Depleted protein, carbohydrate, glycogen, and lipid reserves and reduced metabolic rates have been associated with nutritional deprivation in crayfish and other crustaceans (Edsman et al. 1993; Hazlett et al. 1975; Marsden et al. 1973; Regnault 1981; Speck and Urich 1969). Marsden et al. (1973), Hazlett et al. (1975), Cuzon et al. (1980), and Regnault (1981) have examined the qualitative and quantitative changes in the body composition of crustaceans in response to starvation. Many species reduce their metabolic rates and start depleting protein, carbohydrate (glycogen), and lipid reserves during nutritional deprivation (Hazlett et al. 1975; Marsden et al. 1973). The relative importance of these reserves and their order of utilization depends on species, recent feeding history, and length of starvation (Schirf et al. 1987). In some species, carbohydrates are used initially, then lipids, and finally proteins (Chaisemartin 1971; Cuzon and Ceccaldi 1972). In others, carbohydrate use is negligible; the reserves used are predominantly lipids (Schafer 1968) or proteins (Marsden et al. 1973; Neiland and Scheer 1953). Barclay et al. (1983) reported that protein is the major source of energy during 14 d of starvation in tiger prawn Penaeus esculentus. Schirf et al. (1987) studied the qualitative and quantitative changes in proximate composition of the tail muscle and hepatopancreas in red swamp crayfish Procambarus clarkii. Hepatosomatic index and carbohydrate levels in tail muscle have been used previously as indicators of nutritional deprivation in marron crayfish (Evans et al. 1992).

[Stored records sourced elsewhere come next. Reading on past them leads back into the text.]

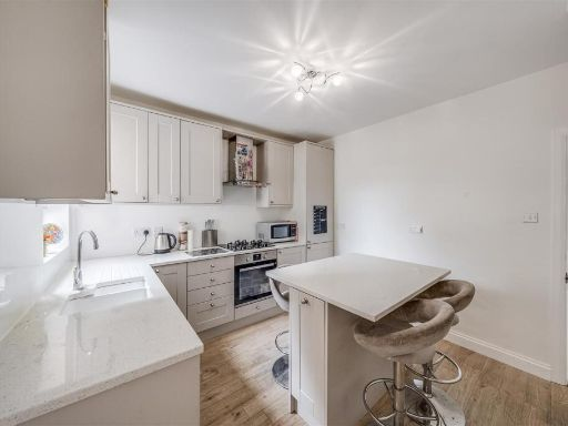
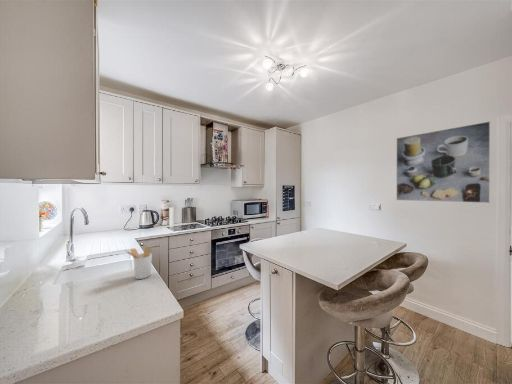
+ utensil holder [124,246,153,280]
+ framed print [395,120,492,204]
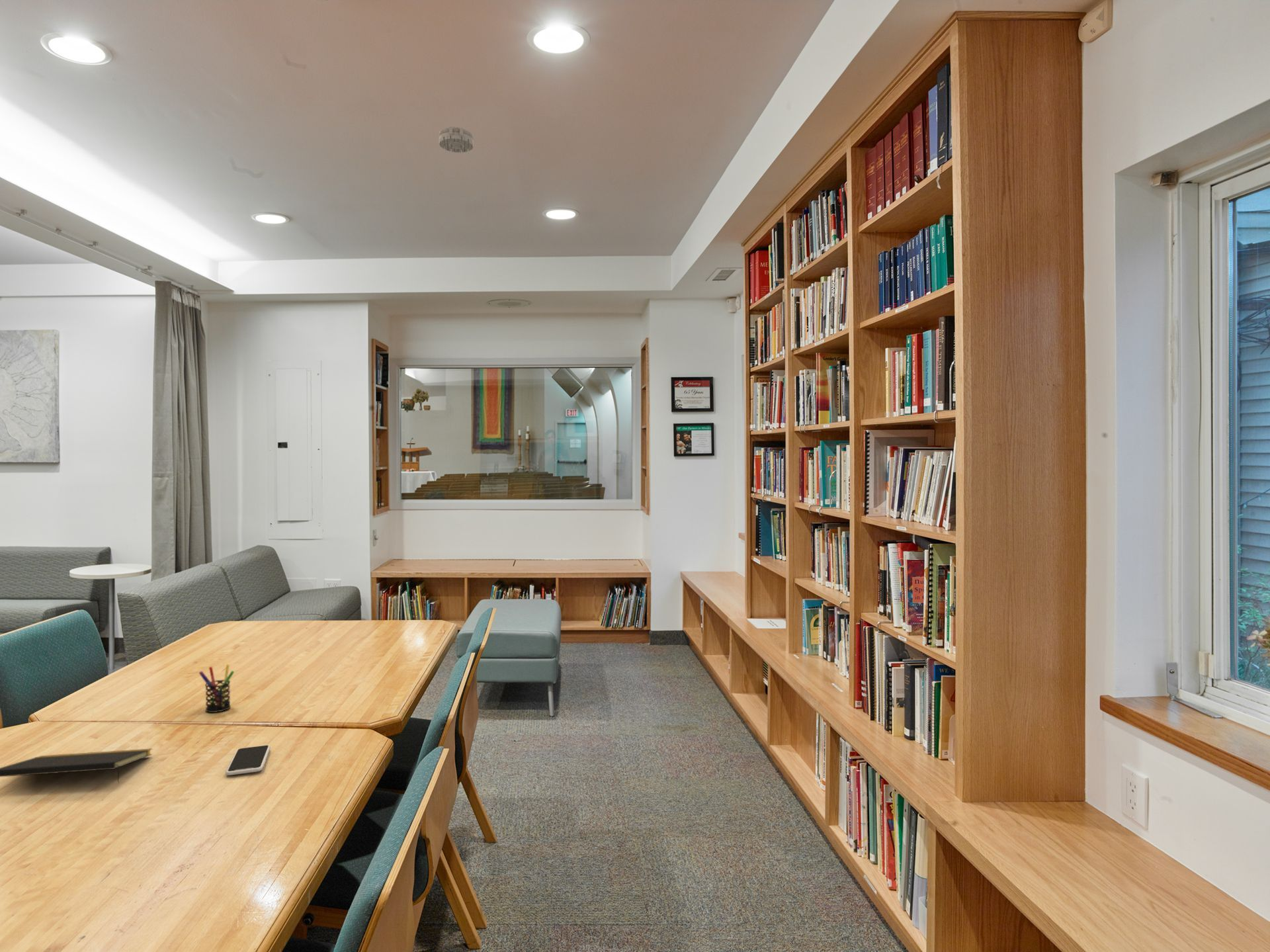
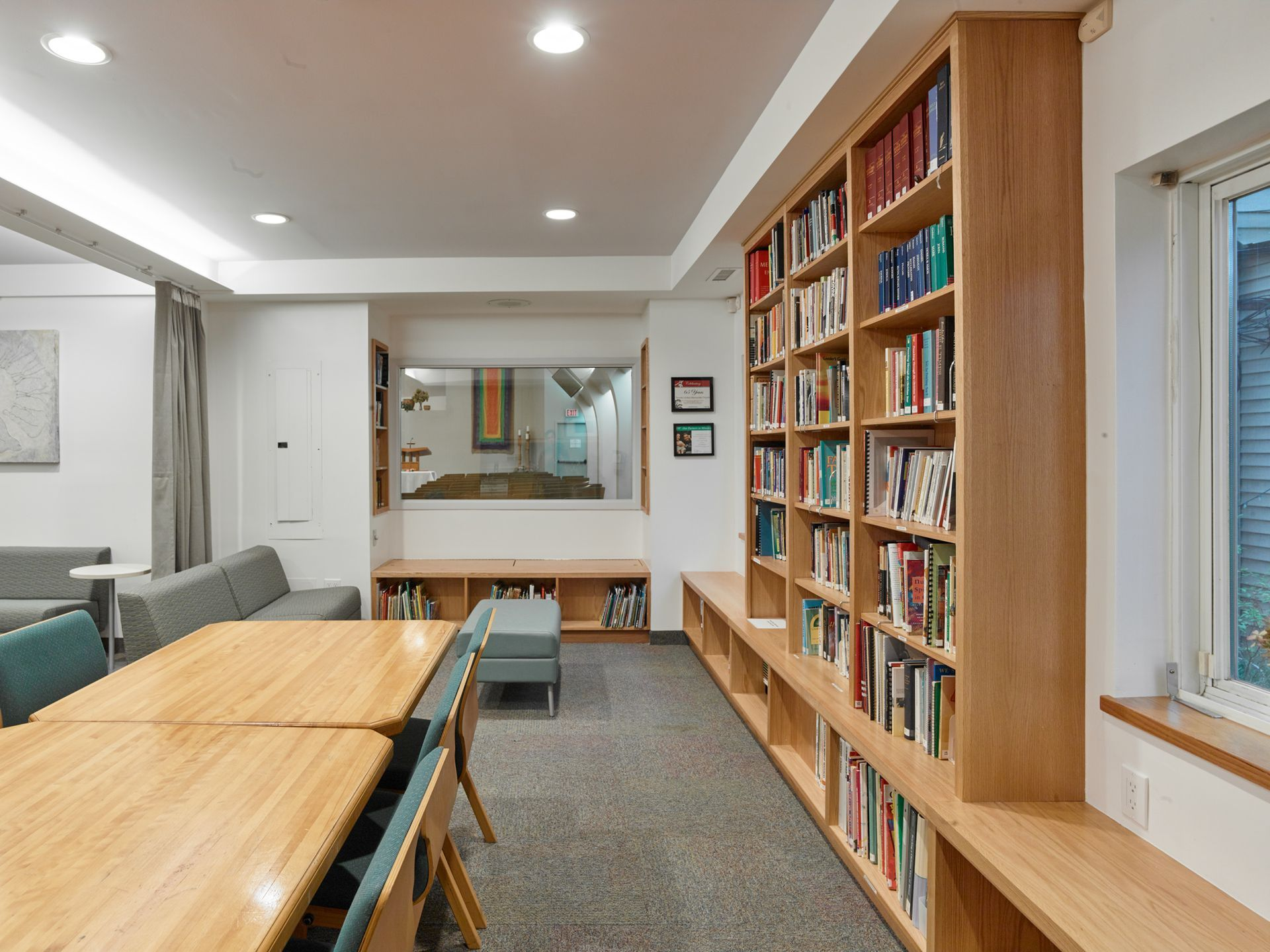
- smoke detector [439,126,474,153]
- smartphone [225,744,271,776]
- notepad [0,748,153,784]
- pen holder [198,664,235,713]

After certain periods of starvation, juvenile redclaw crayfish require time to return to the normal nutritional or physiological state (Gu et al. 1996). Edsman et al. (1993) report that protein synthesis in juvenile signal crayfish Pacifastacus leniusculus increases after the first day of feeding after starvation and returns to normal concentrations after 4 days of feeding.